Wendler David
Unit on Vulnerable Populations, Department of Clinical Bioethics, National Institutes of Health, Bethesda, MD, USA.
Kennedy Inst Ethics J. 2004 Jun;14(2):187-98. doi: 10.1353/ken.2004.0024.
In Grimes v. Kennedy Krieger Institute (KKI), the Maryland Court of Appeals, while noting that U.S. federal regulations include risk standards for pediatric research, endorses its own risk standards. The Grimes case has implications for the debate over whether the minimal risk standard should be interpreted based on the risks in the daily lives of most children (the objective interpretation) or the risks in the daily lives of the children who will be enrolled in a given study (the subjective interpretation). The court's use of the objective interpretation to block studies like the KKI study protects individual children who are worse off than the average child. Unfortunately, this approach also may block research intended to improve the lives of these same individuals. A similar dilemma arises in the context of multinational research, suggesting that a "modified objective standard," proposed to address this dilemma in the multinational setting, may offer a framework for addressing the dilemma in the context of pediatric research as well.

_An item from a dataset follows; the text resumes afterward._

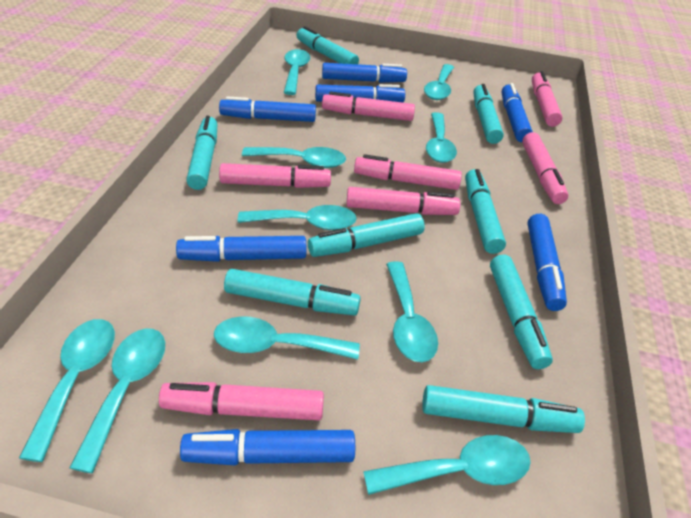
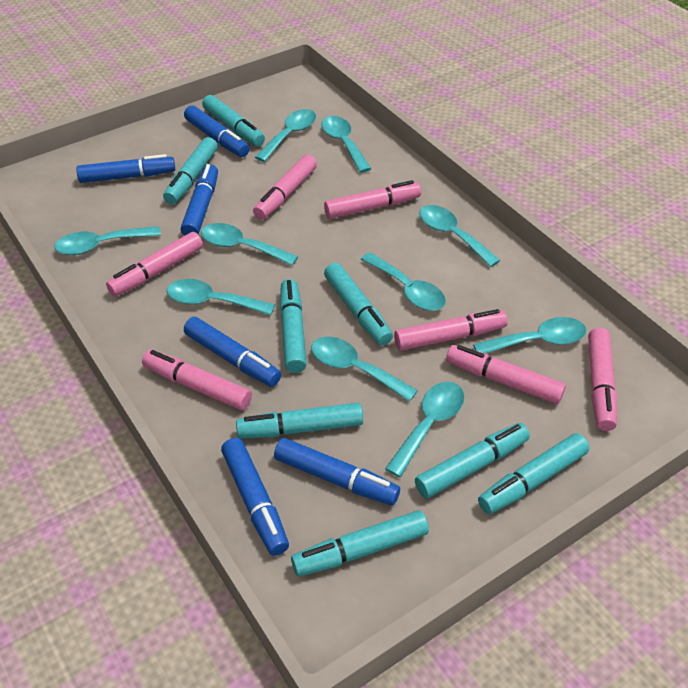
blue marker: [176,236,306,262] [180,429,355,465] [219,96,316,122] [315,84,405,103] [322,63,407,83] [502,83,533,142] [528,214,567,311] = 7 -> [76,154,175,183] [181,164,218,236] [184,105,249,157] [184,317,281,387] [221,438,289,556] [274,438,400,505] = 6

在格里姆斯诉肯尼迪·克里格研究所(KKI)一案中,马里兰州上诉法院在指出美国联邦法规包含儿科研究风险标准的同时,认可了其自身的风险标准。格里姆斯案对关于最低风险标准应基于大多数儿童日常生活中的风险(客观解释)还是将参与特定研究的儿童日常生活中的风险(主观解释)来解释的辩论具有影响。法院采用客观解释来阻止像KKI研究这样的研究,保护了那些比普通儿童情况更差的个体儿童。不幸的是,这种方法也可能阻碍旨在改善这些相同个体生活的研究。在跨国研究背景下也出现了类似的困境,这表明为解决跨国背景下这一困境而提出的“修正客观标准”,也可能为解决儿科研究背景下的这一困境提供一个框架。